Doug Curtis, 43, of 70 Fairmont Avenue doesn't describe himself as very goal-oriented. Rather, he says he's more of a 'meager beaver' than a go-getter.
"Yeah, uh, whatever." seems to be his daily mantra.
Curtis was able to demonstrate his newfound "passion" at a recent house fire. He arrived, half-eaten box of Krispy Kreme doughnuts in hand, to 626 Euclid Avenue, a mere forty-two minutes after the blaze had been brought under control by the Newark Fire Department.

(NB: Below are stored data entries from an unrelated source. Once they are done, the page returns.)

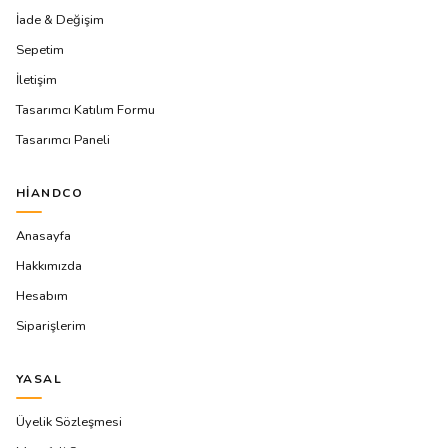
İade & Değişim
Sepetim
İletişim
Tasarımcı Katılım Formu
Tasarımcı Paneli
HIANDCO
Anasayfa
Hakkımızda
Hesabım
Siparişlerim
YASAL
Üyelik Sözleşmesi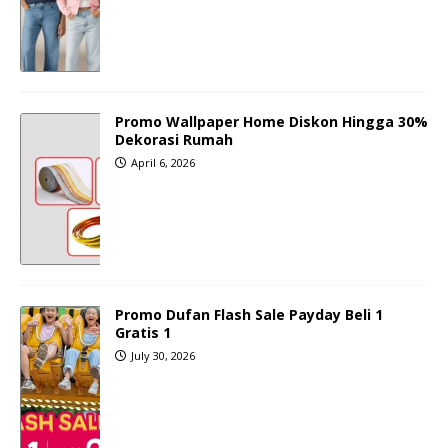
Promo Wallpaper Home Diskon Hingga 30%
Dekorasi Rumah
April 6, 2026
Promo Dufan Flash Sale Payday Beli 1
Gratis 1
July 30, 2026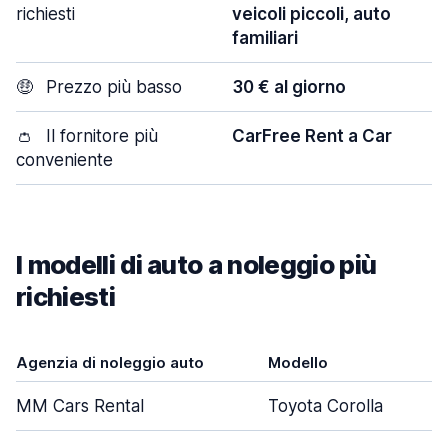
richiesti
veicoli piccoli, auto
familiari
🤑
Prezzo più basso
30 € al giorno
👛
Il fornitore più
CarFree Rent a Car
conveniente
I modelli di auto a noleggio più
richiesti
Agenzia di noleggio auto
Modello
MM Cars Rental
Toyota Corolla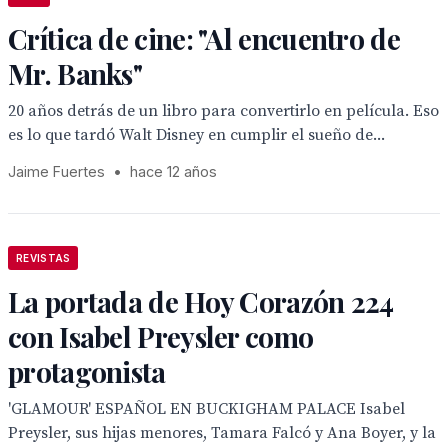
Crítica de cine: "Al encuentro de
Mr. Banks"
20 años detrás de un libro para convertirlo en película. Eso
es lo que tardó Walt Disney en cumplir el sueño de...
Jaime Fuertes
•
hace 12 años
REVISTAS
La portada de Hoy Corazón 224
con Isabel Preysler como
protagonista
'GLAMOUR' ESPAÑOL EN BUCKIGHAM PALACE Isabel
Preysler, sus hijas menores, Tamara Falcó y Ana Boyer, y la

Curtis tugged on a neon-yellow safety vest borrowed by neighbor and Wal Mart employee Jess Runnels and offered up the three remaining sour cream crullers.
"Hey guys, brought some, uh, refreshments."
Photo of Curtis. |
Hardened glances from the EMTs carefully tending to the lifeless body of homeowner Muriel Sykes followed.

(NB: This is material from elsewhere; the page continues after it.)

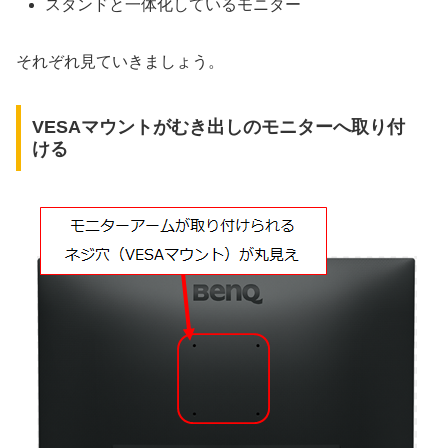
スタンドと一体化しているモニター
それぞれ見ていきましょう。
VESAマウントがむき出しのモニターへ取り付
ける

"O-M-G. Is she, like, dead?"
Curtis then dropped the box, and ran for the bushes, holding back his stomach contents in vain.
"He shows up an hour late, with a wrinkly bag of Cheetos, some flat Diet Dr. Peppers, and thinks he's some kind of hero?" shrugged police sergeant Hiawatha Cougar-Mellencamp "If that's the case, then remind me to give my good-for-nothing 14-year old son a medal when I get home tonight."